Start container, note that postgres is optional. Data will persist in memory with a TAIL for message history.
docker run -d \
-p 4000:4000 \
-v fastpaca_data:/data \
ghcr.io/fastpaca/context-store:latestUse our typescript SDK
import { createClient } from '@fastpaca/fastpaca';
const fastpaca = createClient({ baseUrl: 'http://localhost:4000/v1' });
const ctx = await fastpaca.context('demo', { budget: 1_000_000 });
await ctx.append({ role: 'user', parts: [{ type: 'text', text: 'Hi' }] });
// For your LLM
const { messages } = await ctx.context();Good fit:
- Multi-turn conversations that grow unbounded
- Agent apps with heavy tool use and reasoning traces
- Apps that need full history retention + compact model context
- Scenarios where you want deterministic, policy-based compaction
Not a fit (yet):
- Single-turn Q&A (no conversation state to manage)

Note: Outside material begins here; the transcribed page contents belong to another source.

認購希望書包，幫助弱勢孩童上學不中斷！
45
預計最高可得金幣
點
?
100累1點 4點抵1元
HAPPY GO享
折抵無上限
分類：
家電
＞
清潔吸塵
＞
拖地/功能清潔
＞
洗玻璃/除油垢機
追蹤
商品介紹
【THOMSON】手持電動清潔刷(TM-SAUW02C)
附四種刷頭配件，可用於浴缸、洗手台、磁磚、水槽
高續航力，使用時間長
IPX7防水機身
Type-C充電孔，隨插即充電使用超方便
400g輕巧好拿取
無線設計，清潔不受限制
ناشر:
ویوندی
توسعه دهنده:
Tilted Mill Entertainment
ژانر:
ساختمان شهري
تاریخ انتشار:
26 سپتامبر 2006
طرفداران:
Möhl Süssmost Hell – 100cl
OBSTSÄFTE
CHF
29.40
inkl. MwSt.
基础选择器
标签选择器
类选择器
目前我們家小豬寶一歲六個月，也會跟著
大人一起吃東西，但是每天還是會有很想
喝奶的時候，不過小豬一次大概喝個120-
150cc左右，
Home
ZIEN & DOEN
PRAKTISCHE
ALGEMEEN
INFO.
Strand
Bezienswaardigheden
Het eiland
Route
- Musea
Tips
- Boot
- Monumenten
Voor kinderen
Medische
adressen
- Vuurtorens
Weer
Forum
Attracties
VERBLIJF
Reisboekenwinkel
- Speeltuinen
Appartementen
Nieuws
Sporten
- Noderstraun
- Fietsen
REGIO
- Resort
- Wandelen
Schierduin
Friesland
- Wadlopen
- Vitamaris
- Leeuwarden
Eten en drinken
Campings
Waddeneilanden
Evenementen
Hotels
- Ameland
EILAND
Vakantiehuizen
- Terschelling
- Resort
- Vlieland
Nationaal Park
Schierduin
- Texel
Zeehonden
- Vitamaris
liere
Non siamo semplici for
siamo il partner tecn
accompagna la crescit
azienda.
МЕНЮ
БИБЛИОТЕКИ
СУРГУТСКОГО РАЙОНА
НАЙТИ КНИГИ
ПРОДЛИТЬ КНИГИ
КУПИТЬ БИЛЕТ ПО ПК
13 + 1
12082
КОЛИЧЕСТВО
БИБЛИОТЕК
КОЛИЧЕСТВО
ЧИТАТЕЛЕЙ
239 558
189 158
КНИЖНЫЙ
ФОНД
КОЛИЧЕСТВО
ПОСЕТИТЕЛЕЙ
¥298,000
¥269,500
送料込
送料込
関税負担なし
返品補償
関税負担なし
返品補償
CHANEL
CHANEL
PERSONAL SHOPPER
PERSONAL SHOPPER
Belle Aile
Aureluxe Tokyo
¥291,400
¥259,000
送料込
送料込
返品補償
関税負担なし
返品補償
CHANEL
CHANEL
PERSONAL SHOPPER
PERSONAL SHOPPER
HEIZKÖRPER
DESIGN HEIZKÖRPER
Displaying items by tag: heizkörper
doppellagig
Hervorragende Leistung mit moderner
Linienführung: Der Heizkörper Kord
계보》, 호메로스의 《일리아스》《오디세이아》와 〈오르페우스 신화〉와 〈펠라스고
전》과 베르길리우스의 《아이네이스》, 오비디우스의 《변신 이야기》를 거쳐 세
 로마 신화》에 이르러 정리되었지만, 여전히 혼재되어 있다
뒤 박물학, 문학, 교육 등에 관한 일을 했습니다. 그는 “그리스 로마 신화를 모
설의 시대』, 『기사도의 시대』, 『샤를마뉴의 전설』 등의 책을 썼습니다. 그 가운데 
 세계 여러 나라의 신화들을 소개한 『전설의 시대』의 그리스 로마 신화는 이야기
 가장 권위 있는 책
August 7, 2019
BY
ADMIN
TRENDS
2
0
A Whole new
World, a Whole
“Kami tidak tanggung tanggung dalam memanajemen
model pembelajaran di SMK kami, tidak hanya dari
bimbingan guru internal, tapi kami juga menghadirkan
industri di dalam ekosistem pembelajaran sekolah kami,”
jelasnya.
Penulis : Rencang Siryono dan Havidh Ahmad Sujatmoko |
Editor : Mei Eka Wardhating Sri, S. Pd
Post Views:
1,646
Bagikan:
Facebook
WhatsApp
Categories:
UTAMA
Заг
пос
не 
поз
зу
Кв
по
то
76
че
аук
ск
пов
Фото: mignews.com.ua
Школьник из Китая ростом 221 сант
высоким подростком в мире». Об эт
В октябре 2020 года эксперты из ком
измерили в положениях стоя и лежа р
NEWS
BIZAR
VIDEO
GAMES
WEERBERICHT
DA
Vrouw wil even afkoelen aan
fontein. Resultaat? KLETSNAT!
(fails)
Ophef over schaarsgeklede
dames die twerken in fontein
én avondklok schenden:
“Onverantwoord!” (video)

- Apps that need semantic compaction (we're deterministic, not embedding-based)
We kept rebuilding the same Redis + Postgres + pub/sub stack to manage conversation state and compaction. It was messy, hard to scale, and expensive to tune. Fastpaca turns that pattern into a single service you can drop in.
# Clone and set up
git clone https://github.com/fastpaca/context-store
cd context-store
mix setup # install deps, create DB, run migrations
# Start server on http://localhost:4000
mix phx.server
# Run tests / precommit checks
mix test
mix precommit # format, compile (warnings-as-errors), test- Hot (Raft): LLM context window + bounded message tail. Raft snapshots include these plus watermarks (
last_seq,archived_seq). - Cold (optional): Archiver persists full history to Postgres and acknowledges a high-water mark so Raft can trim older tail segments.
We welcome pull requests. Before opening one:
- Run
mix precommit(format, compile, test) - Add tests for new behaviour
- Update docs if you change runtime behaviour or message flow
If you use a coding agent, make sure it follows AGENTS.md/CLAUDE.md and review all output carefully.